▶ [GIVEN EXERCISE 1] Reproduce the records verbatim, from their first line through the line that contains "scientific name: Erithacus rubecula".

▶ [SOURCE EXCERPT]

--

NORTH CAROLINA COURT OF APPEALS

Filed: 3 April 2007

STATE OF NORTH CAROLINA

v .                         Durham County
                            Nos. 04 CRS 54070 & 54073
MICHAEL ANTHONY TART

    Appeal by Defendant from judgment dated 7 November 2005 by Judge Ronald L. Stephens in Superior Court, Durham County. Heard in the Court of Appeals 13 December 2006.

    Attorney General Roy Cooper, by Assistant Attorney General Leonard G. Green, for the State.

    Anne Bleyman for Defendant-Appellant.

    McGEE, Judge.

    Michael Anthony Tart (Defendant) was convicted of first-degree kidnapping and robbery with a dangerous weapon. The trial court sentenced Defendant to a term of 133 months to 169 months in prison. Defendant appeals.

--

▶ [RECORD EXTRACTS]
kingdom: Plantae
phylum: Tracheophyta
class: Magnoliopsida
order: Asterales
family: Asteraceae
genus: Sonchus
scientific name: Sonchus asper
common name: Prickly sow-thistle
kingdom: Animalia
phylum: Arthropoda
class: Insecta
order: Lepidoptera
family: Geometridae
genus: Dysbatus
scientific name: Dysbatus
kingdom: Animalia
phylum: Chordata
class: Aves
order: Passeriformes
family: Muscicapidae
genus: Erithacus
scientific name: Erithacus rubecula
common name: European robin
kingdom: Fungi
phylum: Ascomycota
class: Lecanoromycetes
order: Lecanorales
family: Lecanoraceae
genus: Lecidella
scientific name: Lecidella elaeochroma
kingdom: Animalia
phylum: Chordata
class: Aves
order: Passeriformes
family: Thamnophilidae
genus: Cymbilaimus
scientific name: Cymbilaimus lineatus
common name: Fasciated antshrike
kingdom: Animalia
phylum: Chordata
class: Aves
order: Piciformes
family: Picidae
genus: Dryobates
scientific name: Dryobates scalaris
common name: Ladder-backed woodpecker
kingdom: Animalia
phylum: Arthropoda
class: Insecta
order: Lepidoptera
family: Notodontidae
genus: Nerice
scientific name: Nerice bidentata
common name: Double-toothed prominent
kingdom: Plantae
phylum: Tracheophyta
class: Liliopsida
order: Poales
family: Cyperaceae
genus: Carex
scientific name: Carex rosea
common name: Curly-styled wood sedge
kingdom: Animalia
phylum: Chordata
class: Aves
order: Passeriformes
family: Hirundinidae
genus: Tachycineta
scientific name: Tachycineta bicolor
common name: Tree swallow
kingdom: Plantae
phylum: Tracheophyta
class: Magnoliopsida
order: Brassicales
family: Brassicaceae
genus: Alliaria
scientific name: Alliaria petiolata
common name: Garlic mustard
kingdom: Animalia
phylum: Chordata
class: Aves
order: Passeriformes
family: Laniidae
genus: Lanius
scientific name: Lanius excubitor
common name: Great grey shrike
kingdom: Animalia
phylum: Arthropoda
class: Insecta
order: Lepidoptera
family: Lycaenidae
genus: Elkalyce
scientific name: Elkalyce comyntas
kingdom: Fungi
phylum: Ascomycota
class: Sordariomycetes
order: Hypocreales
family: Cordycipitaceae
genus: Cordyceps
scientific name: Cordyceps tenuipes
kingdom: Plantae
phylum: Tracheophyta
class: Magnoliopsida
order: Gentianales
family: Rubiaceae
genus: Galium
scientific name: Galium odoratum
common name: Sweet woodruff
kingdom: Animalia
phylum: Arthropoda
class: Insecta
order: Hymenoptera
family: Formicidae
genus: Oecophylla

--

▶ [GIVEN EXERCISE 2]
Answer these questions from the court opinion excerpt:
(a) In which county was the case tried?
(b) Who appeared for the Defendant-Appellant?
(c) What prison term did the trial court impose?

▶ [CORRECT OUTPUT 1]
kingdom: Plantae
phylum: Tracheophyta
class: Magnoliopsida
order: Asterales
family: Asteraceae
genus: Sonchus
scientific name: Sonchus asper
common name: Prickly sow-thistle
kingdom: Animalia
phylum: Arthropoda
class: Insecta
order: Lepidoptera
family: Geometridae
genus: Dysbatus
scientific name: Dysbatus
kingdom: Animalia
phylum: Chordata
class: Aves
order: Passeriformes
family: Muscicapidae
genus: Erithacus
scientific name: Erithacus rubecula

▶ [CORRECT OUTPUT 2]
(a) Durham County
(b) Anne Bleyman
(c) 133 months to 169 months